**RECORDS PROVIDED**
________________
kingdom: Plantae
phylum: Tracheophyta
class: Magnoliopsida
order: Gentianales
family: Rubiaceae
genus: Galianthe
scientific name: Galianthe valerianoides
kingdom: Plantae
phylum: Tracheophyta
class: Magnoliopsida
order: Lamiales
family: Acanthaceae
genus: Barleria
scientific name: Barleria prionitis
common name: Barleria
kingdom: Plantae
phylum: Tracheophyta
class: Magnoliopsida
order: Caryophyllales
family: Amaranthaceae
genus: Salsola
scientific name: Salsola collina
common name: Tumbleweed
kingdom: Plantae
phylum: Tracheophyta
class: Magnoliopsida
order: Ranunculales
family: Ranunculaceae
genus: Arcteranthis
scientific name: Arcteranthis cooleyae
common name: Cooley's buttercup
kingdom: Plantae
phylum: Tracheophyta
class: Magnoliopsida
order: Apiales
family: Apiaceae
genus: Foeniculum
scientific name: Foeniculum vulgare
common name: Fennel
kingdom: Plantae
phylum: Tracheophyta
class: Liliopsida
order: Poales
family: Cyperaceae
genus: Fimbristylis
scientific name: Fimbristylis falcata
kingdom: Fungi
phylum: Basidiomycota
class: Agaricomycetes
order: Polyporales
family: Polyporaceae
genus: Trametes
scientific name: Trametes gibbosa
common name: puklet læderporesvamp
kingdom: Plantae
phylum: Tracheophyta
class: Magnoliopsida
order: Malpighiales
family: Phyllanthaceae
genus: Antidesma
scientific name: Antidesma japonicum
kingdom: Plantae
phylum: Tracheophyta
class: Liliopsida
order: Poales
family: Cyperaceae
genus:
________________
**EXERCISE AIM**
Convert every line above into a JSON array of strings, one string per line, omitting any blank lines.

**RESULT BELOW**
[
  "kingdom: Plantae",
  "phylum: Tracheophyta",
  "class: Magnoliopsida",
  "order: Gentianales",
  "family: Rubiaceae",
  "genus: Galianthe",
  "scientific name: Galianthe valerianoides",
  "kingdom: Plantae",
  "phylum: Tracheophyta",
  "class: Magnoliopsida",
  "order: Lamiales",
  "family: Acanthaceae",
  "genus: Barleria",
  "scientific name: Barleria prionitis",
  "common name: Barleria",
  "kingdom: Plantae",
  "phylum: Tracheophyta",
  "class: Magnoliopsida",
  "order: Caryophyllales",
  "family: Amaranthaceae",
  "genus: Salsola",
  "scientific name: Salsola collina",
  "common name: Tumbleweed",
  "kingdom: Plantae",
  "phylum: Tracheophyta",
  "class: Magnoliopsida",
  "order: Ranunculales",
  "family: Ranunculaceae",
  "genus: Arcteranthis",
  "scientific name: Arcteranthis cooleyae",
  "common name: Cooley's buttercup",
  "kingdom: Plantae",
  "phylum: Tracheophyta",
  "class: Magnoliopsida",
  "order: Apiales",
  "family: Apiaceae",
  "genus: Foeniculum",
  "scientific name: Foeniculum vulgare",
  "common name: Fennel",
  "kingdom: Plantae",
  "phylum: Tracheophyta",
  "class: Liliopsida",
  "order: Poales",
  "family: Cyperaceae",
  "genus: Fimbristylis",
  "scientific name: Fimbristylis falcata",
  "kingdom: Fungi",
  "phylum: Basidiomycota",
  "class: Agaricomycetes",
  "order: Polyporales",
  "family: Polyporaceae",
  "genus: Trametes",
  "scientific name: Trametes gibbosa",
  "common name: puklet læderporesvamp",
  "kingdom: Plantae",
  "phylum: Tracheophyta",
  "class: Magnoliopsida",
  "order: Malpighiales",
  "family: Phyllanthaceae",
  "genus: Antidesma",
  "scientific name: Antidesma japonicum",
  "kingdom: Plantae",
  "phylum: Tracheophyta",
  "class: Liliopsida",
  "order: Poales",
  "family: Cyperaceae",
  "genus:"
]